Fig 1-8 Peri-implantitis triggered by excess cement beneath the peri-implant soft tissues. The bone loss has compromised the periodontal support of the adjacent teeth. (Reprinted from Moy et al 3with permission.)
The phenomenon of biologic width applies not only to the natural dentition but also to the soft tissues around implants. Biologic width is defined as the combined length of the supracrestal connective tissue and the zone of junctional epithelium associated with the epithelial attachment 32( Fig 1-9). This dimension averages approximately 3 mm around implants 28and is slightly greater than that associated with the natural dentition. In general, the width of the epithelial component is greater and demonstrates more variability than the width of the connective tissue zone. This phenomenon has particular impact in the esthetic zone because, as with the natural dentition, the level and contours of the underlying bone primarily determine the contours and level of the overlying soft tissues. The zonal epithelium can be located on either the implant fixture or the abutment, depending whether the implant platform is supracrestal, crestal, or subcrestal. The dimension of the biologic width in relation to the nature and topography of the implant surface has been the subject of much debate in recent years. However, there is no clear consensus on whether differences in biologic width exist with respect to the varieties of surface topographies and surface treatments currently in use. 33Also, the evidence appears to indicate that there are no significant differences in biologic width achieved between one-stage and two-stage surgical procedures.

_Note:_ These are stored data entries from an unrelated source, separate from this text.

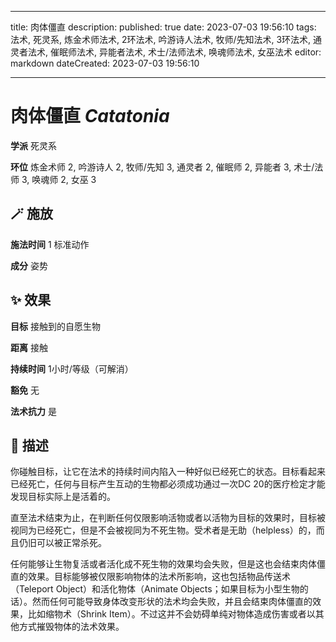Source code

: 
---
title: 肉体僵直
description: 
published: true
date: 2023-07-03 19:56:10
tags: 法术, 死灵系, 炼金术师法术, 2环法术, 吟游诗人法术, 牧师/先知法术, 3环法术, 通灵者法术, 催眠师法术, 异能者法术, 术士/法师法术, 唤魂师法术, 女巫法术
editor: markdown
dateCreated: 2023-07-03 19:56:10

---

# **肉体僵直** *Catatonia*

**学派** 死灵系 

**环位** 炼金术师 2, 吟游诗人 2, 牧师/先知 3, 通灵者 2, 催眠师 2, 异能者 3, 术士/法师 3, 唤魂师 2, 女巫 3

## 🪄 施放

**施法时间** 1 标准动作

**成分** 姿势

## ✨ 效果 

**目标** 接触到的自愿生物 

**距离** 接触  

**持续时间** 1小时/等级（可解消） 

**豁免** 无

**法术抗力** 是

## 📖 描述

你碰触目标，让它在法术的持续时间内陷入一种好似已经死亡的状态。目标看起来已经死亡，任何与目标产生互动的生物都必须成功通过一次DC 20的医疗检定才能发现目标实际上是活着的。

直至法术结束为止，在判断任何仅限影响活物或者以活物为目标的效果时，目标被视同为已经死亡，但是不会被视同为不死生物。受术者是无助（helpless）的，而且仍旧可以被正常杀死。

任何能够让生物复活或者活化成不死生物的效果均会失败，但是这也会结束肉体僵直的效果。目标能够被仅限影响物体的法术所影响，这也包括物品传送术（Teleport Object）和活化物体（Animate Objects；如果目标为小型生物的话）。然而任何可能导致身体改变形状的法术均会失败，并且会结束肉体僵直的效果，比如缩物术（Shrink Item）。不过这并不会妨碍单纯对物体造成伤害或者以其他方式摧毁物体的法术效果。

Fig 1-9 Biologic width is defined as the combined length of the supracrestal connective tissue and the zone of junctional epithelium associated with the epithelial attachment. (Redrawn from Spear 32with permission.)

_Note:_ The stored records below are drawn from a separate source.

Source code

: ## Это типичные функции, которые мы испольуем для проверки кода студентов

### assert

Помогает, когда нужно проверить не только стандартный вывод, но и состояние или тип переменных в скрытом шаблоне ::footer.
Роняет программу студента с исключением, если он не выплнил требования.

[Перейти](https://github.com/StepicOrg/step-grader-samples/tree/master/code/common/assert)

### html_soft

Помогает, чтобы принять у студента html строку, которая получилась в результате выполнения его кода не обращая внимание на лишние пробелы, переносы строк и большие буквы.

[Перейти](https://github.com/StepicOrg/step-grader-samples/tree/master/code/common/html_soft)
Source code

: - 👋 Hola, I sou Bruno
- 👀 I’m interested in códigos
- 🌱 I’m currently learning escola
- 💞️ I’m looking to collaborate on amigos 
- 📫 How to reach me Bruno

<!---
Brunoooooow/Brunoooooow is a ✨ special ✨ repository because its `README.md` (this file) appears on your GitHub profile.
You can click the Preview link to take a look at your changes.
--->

However, it appears that the nature of the microgap between the abutment and the implant and its position in relation to the bone crest increases the biologic width. The deeper the implant-abutment connection in relation to the gingival crest, the greater the biologic width will be, particularly the epithelial component. It is unclear whether multiple abutment manipulations induce an apical migration of the connective tissue–epithelial attachment zone, resulting in marginal bone loss. 34, 35The lack of stability of the abutment-implant connection may also trigger an apical migration of the connective tissue–epithelial attachment zone accompanied by marginal bone loss around the neck of the implant, presumably as a result of increased levels of bacterial colonization. The long-term clinical consequences of these findings with respect to implant survival have yet to be determined.